● **Work instruction**: Your answer must be an exact copy of the records below, with every picture left out.

-*-*-

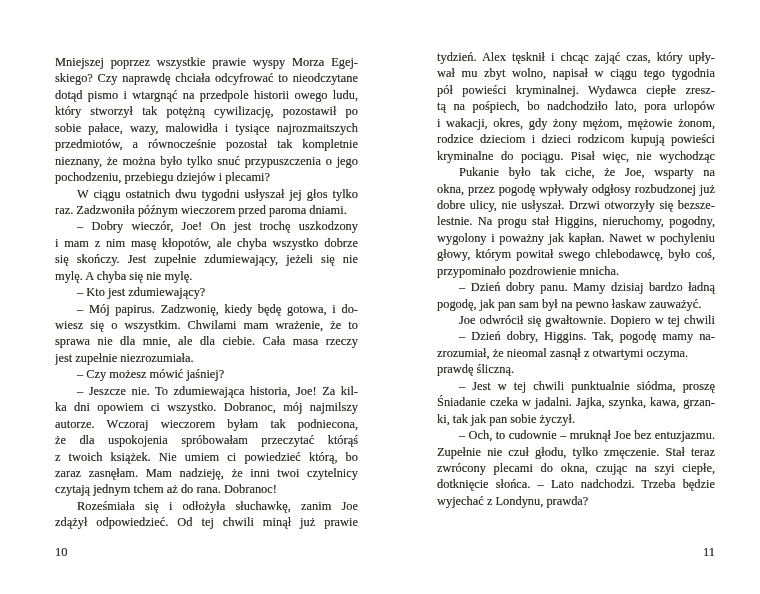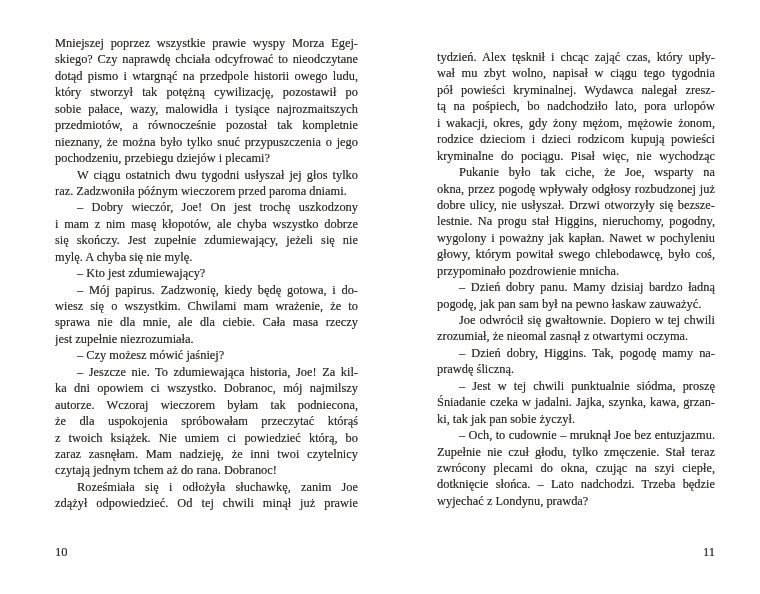--- a/index.html
+++ b/index.html
@@ -17,21 +17,21 @@
     background: #ffffff;
     font-family: "Liberation Serif", "DejaVu Serif", serif;
   }
   .page-text {
     position: absolute;
     color: #2e2a25;
     font-size: 12.4px;
     line-height: 16.45px;
     text-shadow: 0 0 0.5px rgba(46,42,37,0.55);
   }
-  #left-text  { left: 55px;  top: 35px; width: 303px; }
+  #left-text  { left: 55px;  top: 54px; width: 303px; }
   #right-text { left: 437px; top: 49px; width: 278px; }
   .line {
     height: 16.45px;
     overflow: hidden;
     text-align: justify;
     text-align-last: justify;
     white-space: normal;
   }
   .line.end { text-align-last: left; }
   .line.ind { text-indent: 22px; }
@@ -77,37 +77,37 @@
       <div class="line">z twoich książek. Nie umiem ci powiedzieć którą, bo</div>
       <div class="line">zaraz zasnęłam. Mam nadzieję, że inni twoi czytelnicy</div>
       <div class="line end">czytają jednym tchem aż do rana. Dobranoc!</div>
       <div class="line ind">Roześmiała się i odłożyła słuchawkę, zanim Joe</div>
       <div class="line">zdążył odpowiedzieć. Od tej chwili minął już prawie</div>
     </div>
 
   <div id="right-text" class="page-text">
       <div class="line">tydzień. Alex tęsknił i chcąc zająć czas, który upły-</div>
       <div class="line">wał mu zbyt wolno, napisał w ciągu tego tygodnia</div>
-      <div class="line">pół powieści kryminalnej. Wydawca nalegał zresz-</div>
+      <div class="line">pół powieści kryminalnej. Wydawca ciepłe zresz-</div>
       <div class="line">tą na pośpiech, bo nadchodziło lato, pora urlopów</div>
       <div class="line">i wakacji, okres, gdy żony mężom, mężowie żonom,</div>
       <div class="line">rodzice dzieciom i dzieci rodzicom kupują powieści</div>
       <div class="line">kryminalne do pociągu. Pisał więc, nie wychodząc</div>
       <div class="line ind">Pukanie było tak ciche, że Joe, wsparty na parapecie</div>
       <div class="line">okna, przez pogodę wpływały odgłosy rozbudzonej już na</div>
       <div class="line">dobre ulicy, nie usłyszał. Drzwi otworzyły się bezsze-</div>
       <div class="line">lestnie. Na progu stał Higgins, nieruchomy, pogodny,</div>
       <div class="line">wygolony i poważny jak kapłan. Nawet w pochyleniu</div>
       <div class="line">głowy, którym powitał swego chlebodawcę, było coś, co</div>
       <div class="line end">przypominało pozdrowienie mnicha.</div>
       <div class="line ind">– Dzień dobry panu. Mamy dzisiaj bardzo ładną</div>
       <div class="line end">pogodę, jak pan sam był na pewno łaskaw zauważyć.</div>
       <div class="line ind">Joe odwrócił się gwałtownie. Dopiero w tej chwili</div>
+      <div class="line ind">– Dzień dobry, Higgins. Tak, pogodę mamy na-</div>
       <div class="line end">zrozumiał, że nieomal zasnął z otwartymi oczyma.</div>
-      <div class="line ind">– Dzień dobry, Higgins. Tak, pogodę mamy na-</div>
       <div class="line end">prawdę śliczną.</div>
       <div class="line ind">– Jest w tej chwili punktualnie siódma, proszę pana.</div>
       <div class="line">Śniadanie czeka w jadalni. Jajka, szynka, kawa, grzan-</div>
       <div class="line end">ki, tak jak pan sobie życzył.</div>
       <div class="line ind">– Och, to cudownie – mruknął Joe bez entuzjazmu.</div>
       <div class="line">Zupełnie nie czuł głodu, tylko zmęczenie. Stał teraz</div>
       <div class="line">zwrócony plecami do okna, czując na szyi ciepłe, sprawa</div>
       <div class="line">dotknięcie słońca. – Lato nadchodzi. Trzeba będzie</div>
       <div class="line end">wyjechać z Londynu, prawda?</div>
     </div>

-*-*-

● **Finished task**:
--- a/index.html
+++ b/index.html
@@ -17,21 +17,21 @@
     background: #ffffff;
     font-family: "Liberation Serif", "DejaVu Serif", serif;
   }
   .page-text {
     position: absolute;
     color: #2e2a25;
     font-size: 12.4px;
     line-height: 16.45px;
     text-shadow: 0 0 0.5px rgba(46,42,37,0.55);
   }
-  #left-text  { left: 55px;  top: 35px; width: 303px; }
+  #left-text  { left: 55px;  top: 54px; width: 303px; }
   #right-text { left: 437px; top: 49px; width: 278px; }
   .line {
     height: 16.45px;
     overflow: hidden;
     text-align: justify;
     text-align-last: justify;
     white-space: normal;
   }
   .line.end { text-align-last: left; }
   .line.ind { text-indent: 22px; }
@@ -77,37 +77,37 @@
       <div class="line">z twoich książek. Nie umiem ci powiedzieć którą, bo</div>
       <div class="line">zaraz zasnęłam. Mam nadzieję, że inni twoi czytelnicy</div>
       <div class="line end">czytają jednym tchem aż do rana. Dobranoc!</div>
       <div class="line ind">Roześmiała się i odłożyła słuchawkę, zanim Joe</div>
       <div class="line">zdążył odpowiedzieć. Od tej chwili minął już prawie</div>
     </div>
 
   <div id="right-text" class="page-text">
       <div class="line">tydzień. Alex tęsknił i chcąc zająć czas, który upły-</div>
       <div class="line">wał mu zbyt wolno, napisał w ciągu tego tygodnia</div>
-      <div class="line">pół powieści kryminalnej. Wydawca nalegał zresz-</div>
+      <div class="line">pół powieści kryminalnej. Wydawca ciepłe zresz-</div>
       <div class="line">tą na pośpiech, bo nadchodziło lato, pora urlopów</div>
       <div class="line">i wakacji, okres, gdy żony mężom, mężowie żonom,</div>
       <div class="line">rodzice dzieciom i dzieci rodzicom kupują powieści</div>
       <div class="line">kryminalne do pociągu. Pisał więc, nie wychodząc</div>
       <div class="line ind">Pukanie było tak ciche, że Joe, wsparty na parapecie</div>
       <div class="line">okna, przez pogodę wpływały odgłosy rozbudzonej już na</div>
       <div class="line">dobre ulicy, nie usłyszał. Drzwi otworzyły się bezsze-</div>
       <div class="line">lestnie. Na progu stał Higgins, nieruchomy, pogodny,</div>
       <div class="line">wygolony i poważny jak kapłan. Nawet w pochyleniu</div>
       <div class="line">głowy, którym powitał swego chlebodawcę, było coś, co</div>
       <div class="line end">przypominało pozdrowienie mnicha.</div>
       <div class="line ind">– Dzień dobry panu. Mamy dzisiaj bardzo ładną</div>
       <div class="line end">pogodę, jak pan sam był na pewno łaskaw zauważyć.</div>
       <div class="line ind">Joe odwrócił się gwałtownie. Dopiero w tej chwili</div>
+      <div class="line ind">– Dzień dobry, Higgins. Tak, pogodę mamy na-</div>
       <div class="line end">zrozumiał, że nieomal zasnął z otwartymi oczyma.</div>
-      <div class="line ind">– Dzień dobry, Higgins. Tak, pogodę mamy na-</div>
       <div class="line end">prawdę śliczną.</div>
       <div class="line ind">– Jest w tej chwili punktualnie siódma, proszę pana.</div>
       <div class="line">Śniadanie czeka w jadalni. Jajka, szynka, kawa, grzan-</div>
       <div class="line end">ki, tak jak pan sobie życzył.</div>
       <div class="line ind">– Och, to cudownie – mruknął Joe bez entuzjazmu.</div>
       <div class="line">Zupełnie nie czuł głodu, tylko zmęczenie. Stał teraz</div>
       <div class="line">zwrócony plecami do okna, czując na szyi ciepłe, sprawa</div>
       <div class="line">dotknięcie słońca. – Lato nadchodzi. Trzeba będzie</div>
       <div class="line end">wyjechać z Londynu, prawda?</div>
     </div>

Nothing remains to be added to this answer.